Que reluz no céu e nos protege da nossa gravidade.
Que te reúne à terra e suporta a saudade de outro tempo e de outro lugar.
Admirando-a como se admirássemos o mesmo poema e ao nos inspirarmos encontrássemos a nossa devoção.
A nossa musa. Tu eras a musa perdida nas brumas do eterno. Aquela que em toda a vida desejava encontrar.

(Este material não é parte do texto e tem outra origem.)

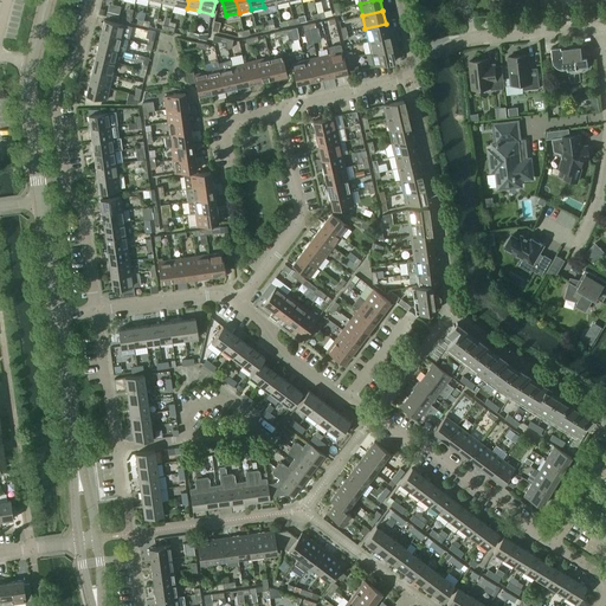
[(128,39),(131,26),(104,20),(101,33),(128,39)]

            Na Índia, o ancestral encontrava na pobreza a sua contemplação. O contraste com a cidade de Lisboa. Os seus bairros eram criados de latas e cartões imergidos em forma de parede, cujas valetas suscitavam a ironia das nobres avenidas, que ostentavam o desequilíbrio de riqueza. O migrar dos tecidos novos obstava os perdidos em formatos esquecidos. Aos que os bairros se perdiam por isso mas de forma não menos singular e talvez mais única. A pobreza que reunia a fluência dos povos. Dos sábios que percorriam essas ruas na ascese para o caminho de suas vidas.
Talvez algum te tenha proferido o seu oráculo.
Da forma das nuvens e dos símbolos que lia nos céus, ao encontro com o que te diria que viverias uma intensa história de amor.
No imenso mar de vidas, eram proclamadas junto a esses bairros as palavras dirigidas à partida dos que partiam imersos nas águas. Ao longe, na minha cidade, partilhando dessa tua memória, via o Rio Tejo que também se tornaria teu.
Tu que és melodia do vento. Som do encanto da chuva e dos pássaros que retomam ao seu ninho na noite escura. Inspiração da minha alma que se torna tua, em cada palavra que escutava ao longe.
Partilha comigo o céu calmo e sereno. Dos seus traços perdidos no tempo, era como o Oceano que envolvia esse país, cujo profundo é o tempo que se repercute ao som das estações.
Marés de que são feitas suas lágrimas em sua paz.
Contemplando a simplicidade dos banhos nas suas águas sagradas dos rios que se lhe afluem, e cujo intuito é a purificação. Tomados ao renascimento da lua em cada noite, que nos abençoa com a sua luz. Escutando o vento que sopra sobre essas águas silenciosas, mas cujas sombras o roubam à sua serenidade tornando-o tom de tempestade.
A palavra Cavaleiro era a sua esperança. Queria cruzar com ele a felicidade, unindo dessa saudade, o eterno do cair da noite.
Escutei o coração. A inspiração trouxe-me o seu som, soprado pelas palavras, que eram tuas de toda a eternidade.
            Escrevi…

Carta
            Para ti Donzela,

Do teu Cavaleiro foram sinais partida do destino,
De tua música se fez marés e criou o mar,
Se por ti me sinto assim sozinho,
É porque procuro em ti o meu lugar.
Desta Lua que partilhamos horizonte
Brilho manifesto em teu eterno olhar
São teus olhos, é tua paz é tua vida
Que eu quero partilhar.
Vai á tua procura, da tua alma
Que em paixão se tornou teu respirar
Nas palavras que remeto sem voz mas sinto
É em mim o direito a te amar.
Desse breve vento da manha
Em breves segundos que se recriou o céu
Dele se fez mundo
Imerso na eterna melodia das palavras.
Em teu colo partilhei minhas angústias
E tu com teu olhar disseste estou aqui
Foi desse amor incondicional
Que encontrei o meu abrigo.
Se meu anseio me impele a caminhar
E teu caminho é em ti a tua busca
Nele procuro os teus passos
Que em mim sejam certeza.
De que vale a vida
Se nela se perdem as juras
Os momentos de amor eternizados
Evocados ao luar.
Laços enamorados
Palavras em comunhão
Sentidos cúmplices
Ao acreditar em ti.
Teu cavaleiro surge da sombra
E seu perdão é no mundo redenção
Abraça a tua alma
E protege-te da noite escura.

                        Teu Cavaleiro.